Generally, liability and a corresponding claim cease to exist in cases of a buy-back of debt by the debtor (confusion of rights). If bought back at a discount to the principal amount, the debtor generates a taxable profit on the discount. Subject to the conditions laid down in the Restructuring Decree, such profit may benefit from a tax exemption. However, if the discount is caused by general market circumstances and not by the specific financial distress of the debtor, or if the buy-back is not part of a restructuring of the debtor, an exemption will not apply.
In case the debt is securitised, the buy-back does not automatically result in a confusion of rights; rather, as a result of the buy-back, the debtor would at the same time hold the claim and the corresponding liability.

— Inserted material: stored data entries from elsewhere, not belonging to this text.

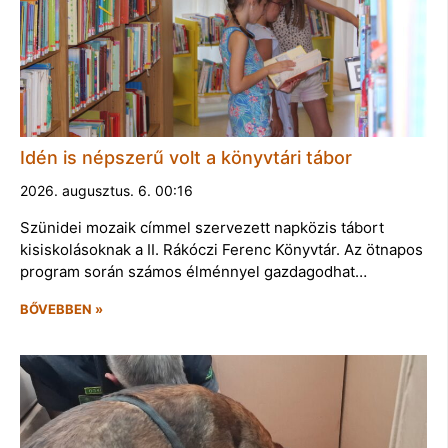
Idén is népszerű volt a könyvtári tábor
2026. augusztus. 6. 00:16
Szünidei mozaik címmel szervezett napközis tábort
kisiskolásoknak a II. Rákóczi Ferenc Könyvtár. Az ötnapos
program során számos élménnyel gazdagodhat…
BŐVEBBEN »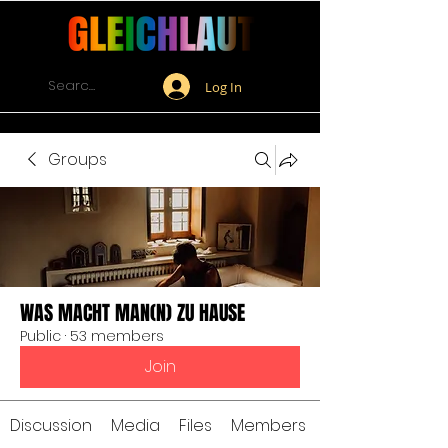
Log In
Groups
WAS MACHT MAN(N) ZU HAUSE
Public
·
53 members
Join
Discussion
Media
Files
Members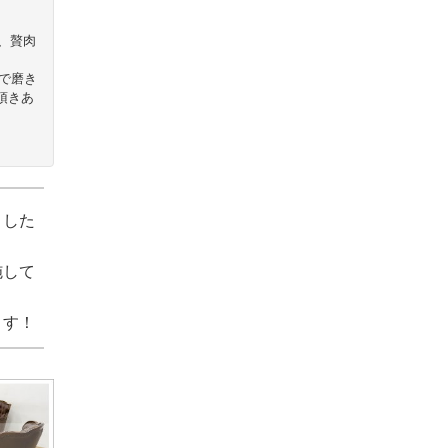
、贅肉
で磨き
頂きあ
ました
施して
ます！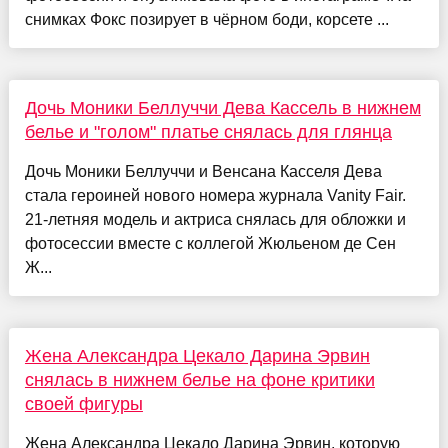
снимках Фокс позирует в чёрном боди, корсете ...
Дочь Моники Беллуччи Дева Кассель в нижнем
белье и "голом" платье снялась для глянца
Дочь Моники Беллуччи и Венсана Касселя Дева
стала героиней нового номера журнала Vanity Fair.
21-летняя модель и актриса снялась для обложки и
фотосессии вместе с коллегой Жюльеном де Сен
Ж...
Жена Александра Цекало Дарина Эрвин
снялась в нижнем белье на фоне критики
своей фигуры
Жена Александра Цекало Дарина Эрвин, которую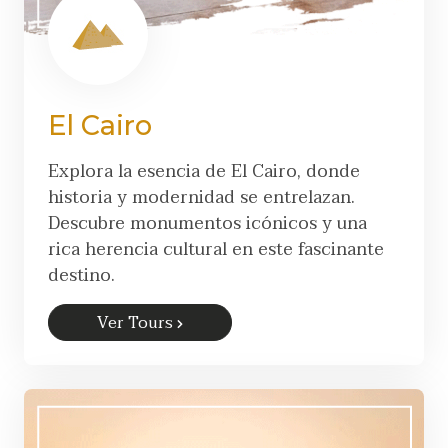
El Cairo
Explora la esencia de El Cairo, donde
historia y modernidad se entrelazan.
Descubre monumentos icónicos y una
rica herencia cultural en este fascinante
destino.
Ver Tours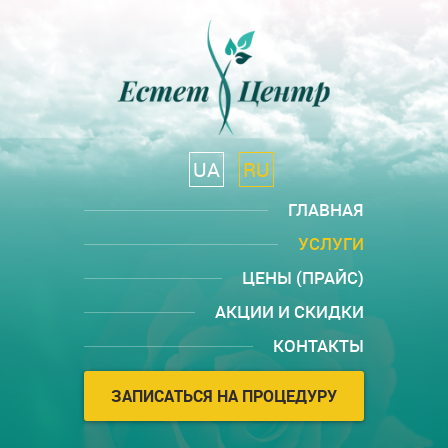
UA
RU
ГЛАВНАЯ
УСЛУГИ
ЦЕНЫ (ПРАЙС)
АКЦИИ И СКИДКИ
КОНТАКТЫ
ЗАПИСАТЬСЯ НА ПРОЦЕДУРУ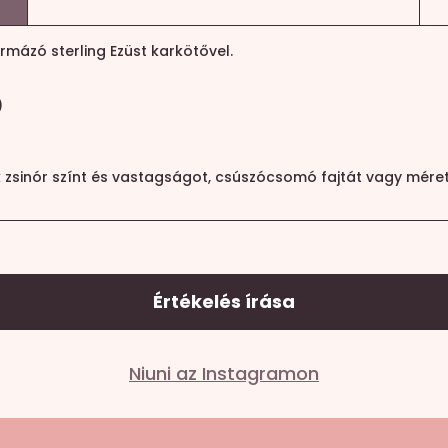
mázó sterling Ezüst karkötővel.
)
k zsinór színt és vastagságot, csúszócsomó fajtát vagy méret
Értékelés írása
Niuni az Instagramon
lező mezőket
*
karakterrel jelöltük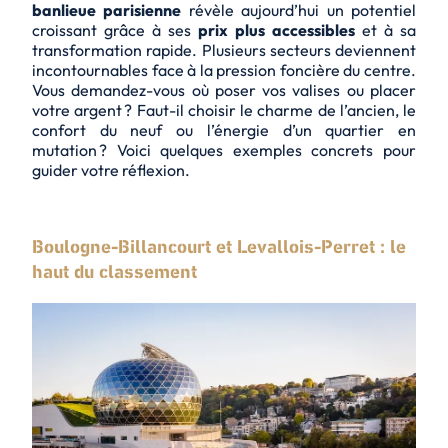
banlieue parisienne
révèle aujourd’hui un potentiel
croissant grâce à ses
prix plus accessibles
et à sa
transformation rapide. Plusieurs secteurs deviennent
incontournables face à la pression foncière du centre.
Vous demandez-vous où poser vos valises ou placer
votre argent ? Faut-il choisir le charme de l’ancien, le
confort du neuf ou l’énergie d’un quartier en
mutation ? Voici quelques exemples concrets pour
guider votre réflexion.
Boulogne-Billancourt et Levallois-Perret : le
haut du classement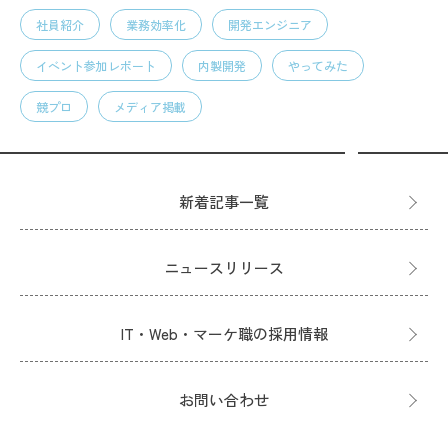
社員紹介
業務効率化
開発エンジニア
イベント参加レポート
内製開発
やってみた
競プロ
メディア掲載
新着記事一覧
ニュースリリース
IT・Web・マーケ職の採用情報
お問い合わせ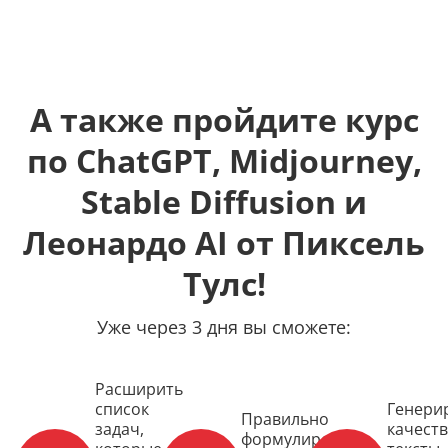
А также пройдите курс
по ChatGPT, Midjourney,
Stable Diffusion и
Леонардо AI от Пиксель
Тулс!
Уже через 3 дня вы сможете:
Расширить
список
Генери
Правильно
задач,
качест
формулировать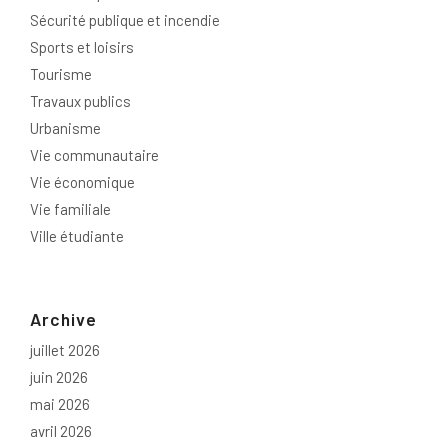
Sécurité publique et incendie
Sports et loisirs
Tourisme
Travaux publics
Urbanisme
Vie communautaire
Vie économique
Vie familiale
Ville étudiante
Archive
juillet 2026
juin 2026
mai 2026
avril 2026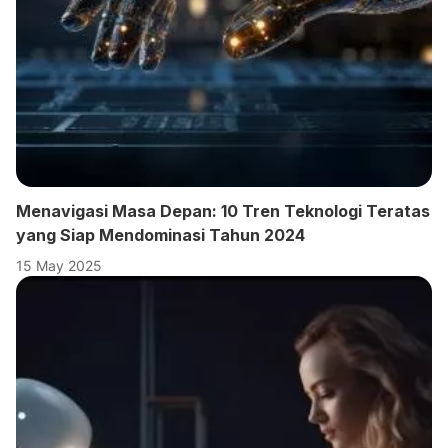
Menavigasi Masa Depan: 10 Tren Teknologi Teratas
yang Siap Mendominasi Tahun 2024
15 May 2025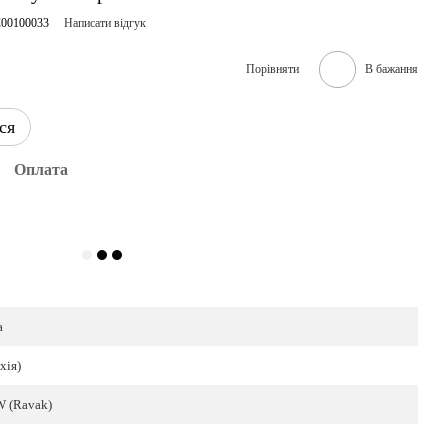
C00100033
Написати відгук
Порівняти
В бажання
ся
Оплата
а
хія)
W (Ravak)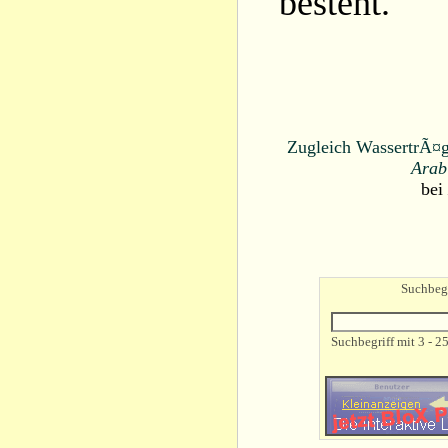
besteht.
Zugleich WassertrÃ¤ge
Arab
bei
Suchbegr
Suchbegriff mit 3 - 2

It would then be in the hands of the debtor to limit any subsequent waiver of the repurchased debt to such an amount that the profits triggered can be offset with available tax losses and loss carry-forwards (and without triggering minimum taxation).
A debt restructuring is associated with several tax issues which make the restructurings more complex and stolid. As set forth above, most debt restructurings can only be implemented in a tax efficient way if the tax authorities (and for the trade tax the respective municipalities) are willing to waive taxes triggered by the restructuring in accordance with the Restructuring Decree. The application of the Restructuring Decree should become more predictable as the federal fiscal court recently overruled the tax court of Munich and acknowledged that, in principle, the tax authorities are entitled to stipulate the preconditions for a tax waiver in a decree. In any event, however, it is advisable for the debtor company to apply for a binding ruling with the competent authorities prior to the implementation of a debt restructuring to avoid uncertainties on whether the Restructuring Decree is applicable.